Object matching data

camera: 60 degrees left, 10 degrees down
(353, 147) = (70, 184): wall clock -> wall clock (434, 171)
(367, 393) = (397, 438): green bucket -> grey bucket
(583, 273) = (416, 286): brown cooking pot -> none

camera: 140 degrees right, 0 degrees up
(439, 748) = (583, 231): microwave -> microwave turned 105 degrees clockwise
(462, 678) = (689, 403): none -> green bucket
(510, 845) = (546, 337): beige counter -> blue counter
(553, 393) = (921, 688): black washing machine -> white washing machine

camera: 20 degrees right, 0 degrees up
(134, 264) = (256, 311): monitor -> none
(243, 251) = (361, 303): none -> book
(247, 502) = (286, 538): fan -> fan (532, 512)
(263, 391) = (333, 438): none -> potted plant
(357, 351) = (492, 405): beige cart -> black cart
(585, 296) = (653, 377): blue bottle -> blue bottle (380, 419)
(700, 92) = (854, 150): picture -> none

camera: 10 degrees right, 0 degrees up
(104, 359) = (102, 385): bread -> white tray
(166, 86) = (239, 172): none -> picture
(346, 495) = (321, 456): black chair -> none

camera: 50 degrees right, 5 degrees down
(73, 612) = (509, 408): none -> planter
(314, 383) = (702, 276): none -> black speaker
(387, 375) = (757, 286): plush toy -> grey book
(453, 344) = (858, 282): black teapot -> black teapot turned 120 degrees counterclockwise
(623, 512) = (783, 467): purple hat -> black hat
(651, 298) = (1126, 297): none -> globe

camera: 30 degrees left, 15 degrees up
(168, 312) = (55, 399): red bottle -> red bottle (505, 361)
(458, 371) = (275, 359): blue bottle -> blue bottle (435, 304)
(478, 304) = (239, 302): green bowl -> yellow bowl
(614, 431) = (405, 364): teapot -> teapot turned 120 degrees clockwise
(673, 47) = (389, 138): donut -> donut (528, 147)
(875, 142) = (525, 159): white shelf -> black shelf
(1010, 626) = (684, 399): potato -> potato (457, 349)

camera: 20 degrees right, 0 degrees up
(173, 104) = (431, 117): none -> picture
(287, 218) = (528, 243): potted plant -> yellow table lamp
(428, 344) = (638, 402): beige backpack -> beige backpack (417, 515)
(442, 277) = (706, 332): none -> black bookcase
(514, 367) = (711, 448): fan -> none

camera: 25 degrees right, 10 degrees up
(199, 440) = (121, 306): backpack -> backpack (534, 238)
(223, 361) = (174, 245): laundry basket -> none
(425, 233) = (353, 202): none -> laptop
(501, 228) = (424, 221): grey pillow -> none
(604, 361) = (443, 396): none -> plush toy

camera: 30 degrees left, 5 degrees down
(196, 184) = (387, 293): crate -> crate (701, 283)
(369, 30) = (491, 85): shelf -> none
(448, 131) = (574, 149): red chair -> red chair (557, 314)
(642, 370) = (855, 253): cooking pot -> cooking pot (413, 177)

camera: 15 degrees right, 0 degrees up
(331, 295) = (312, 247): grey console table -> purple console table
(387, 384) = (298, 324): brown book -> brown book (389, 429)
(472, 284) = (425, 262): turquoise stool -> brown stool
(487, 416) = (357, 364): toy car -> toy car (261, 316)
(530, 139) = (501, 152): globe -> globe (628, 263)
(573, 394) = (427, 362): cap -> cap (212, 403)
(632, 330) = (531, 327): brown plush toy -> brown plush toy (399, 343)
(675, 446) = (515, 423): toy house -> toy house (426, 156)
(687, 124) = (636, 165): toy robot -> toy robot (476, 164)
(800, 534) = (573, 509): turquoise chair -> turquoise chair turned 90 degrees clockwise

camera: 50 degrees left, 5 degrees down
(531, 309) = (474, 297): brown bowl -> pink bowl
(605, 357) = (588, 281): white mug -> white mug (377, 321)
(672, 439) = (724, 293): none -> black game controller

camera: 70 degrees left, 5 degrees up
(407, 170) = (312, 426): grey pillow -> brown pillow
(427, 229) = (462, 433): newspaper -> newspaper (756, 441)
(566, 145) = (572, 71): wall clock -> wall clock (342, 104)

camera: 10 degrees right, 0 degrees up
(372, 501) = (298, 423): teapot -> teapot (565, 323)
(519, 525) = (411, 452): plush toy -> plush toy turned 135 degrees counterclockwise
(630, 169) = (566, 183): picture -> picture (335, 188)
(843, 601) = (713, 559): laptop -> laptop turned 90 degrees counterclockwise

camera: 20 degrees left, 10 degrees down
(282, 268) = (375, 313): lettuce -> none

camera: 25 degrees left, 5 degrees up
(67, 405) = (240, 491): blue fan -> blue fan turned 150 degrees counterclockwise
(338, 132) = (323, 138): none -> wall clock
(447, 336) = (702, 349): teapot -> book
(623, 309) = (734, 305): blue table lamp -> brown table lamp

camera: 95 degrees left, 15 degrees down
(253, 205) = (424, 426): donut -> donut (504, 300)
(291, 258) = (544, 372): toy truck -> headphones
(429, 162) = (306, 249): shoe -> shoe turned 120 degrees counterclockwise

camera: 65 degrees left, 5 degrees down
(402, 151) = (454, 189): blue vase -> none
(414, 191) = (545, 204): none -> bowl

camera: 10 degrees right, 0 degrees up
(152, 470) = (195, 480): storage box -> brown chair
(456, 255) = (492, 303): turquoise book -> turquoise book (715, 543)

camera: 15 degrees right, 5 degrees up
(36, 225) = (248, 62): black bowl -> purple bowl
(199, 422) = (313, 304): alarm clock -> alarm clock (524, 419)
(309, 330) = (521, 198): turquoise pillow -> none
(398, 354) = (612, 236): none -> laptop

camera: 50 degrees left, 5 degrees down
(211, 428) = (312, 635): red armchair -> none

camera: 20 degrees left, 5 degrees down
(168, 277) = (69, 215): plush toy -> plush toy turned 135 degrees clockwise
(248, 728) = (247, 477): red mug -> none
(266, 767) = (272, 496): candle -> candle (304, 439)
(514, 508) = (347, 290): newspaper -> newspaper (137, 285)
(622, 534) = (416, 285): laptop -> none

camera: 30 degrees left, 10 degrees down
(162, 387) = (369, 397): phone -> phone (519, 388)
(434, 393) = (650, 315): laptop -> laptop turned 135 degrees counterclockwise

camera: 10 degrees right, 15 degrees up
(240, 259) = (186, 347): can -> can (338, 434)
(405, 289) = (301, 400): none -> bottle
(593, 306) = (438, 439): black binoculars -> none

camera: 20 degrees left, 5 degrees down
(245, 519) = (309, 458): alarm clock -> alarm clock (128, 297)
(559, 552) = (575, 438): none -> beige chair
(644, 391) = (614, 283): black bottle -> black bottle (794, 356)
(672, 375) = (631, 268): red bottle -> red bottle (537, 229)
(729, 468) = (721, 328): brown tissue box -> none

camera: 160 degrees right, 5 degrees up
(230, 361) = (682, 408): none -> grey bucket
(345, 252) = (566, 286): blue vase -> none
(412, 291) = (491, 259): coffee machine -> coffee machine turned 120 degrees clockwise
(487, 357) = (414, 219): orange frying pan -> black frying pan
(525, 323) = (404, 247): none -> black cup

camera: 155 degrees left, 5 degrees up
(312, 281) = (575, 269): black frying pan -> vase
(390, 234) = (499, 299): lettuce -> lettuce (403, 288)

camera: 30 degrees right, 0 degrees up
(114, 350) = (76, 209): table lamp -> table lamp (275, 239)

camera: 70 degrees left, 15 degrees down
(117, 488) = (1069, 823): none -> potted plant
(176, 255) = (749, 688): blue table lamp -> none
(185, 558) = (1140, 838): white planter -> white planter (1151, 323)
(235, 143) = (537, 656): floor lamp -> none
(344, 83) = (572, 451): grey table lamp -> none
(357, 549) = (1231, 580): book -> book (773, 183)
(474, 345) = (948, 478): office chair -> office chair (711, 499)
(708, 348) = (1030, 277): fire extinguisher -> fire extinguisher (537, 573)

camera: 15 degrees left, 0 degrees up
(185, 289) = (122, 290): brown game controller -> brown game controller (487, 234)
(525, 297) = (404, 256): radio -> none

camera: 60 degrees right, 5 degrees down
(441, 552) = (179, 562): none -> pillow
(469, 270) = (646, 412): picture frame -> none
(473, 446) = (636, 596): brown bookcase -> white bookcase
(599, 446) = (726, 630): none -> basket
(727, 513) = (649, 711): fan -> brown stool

## ABOUT THIS EXERCISE:
Using the data above, show each line where "bookcase" occurs.

## SOLUTION FOR THIS EXERCISE:
(442, 277) = (706, 332): none -> black bookcase
(473, 446) = (636, 596): brown bookcase -> white bookcase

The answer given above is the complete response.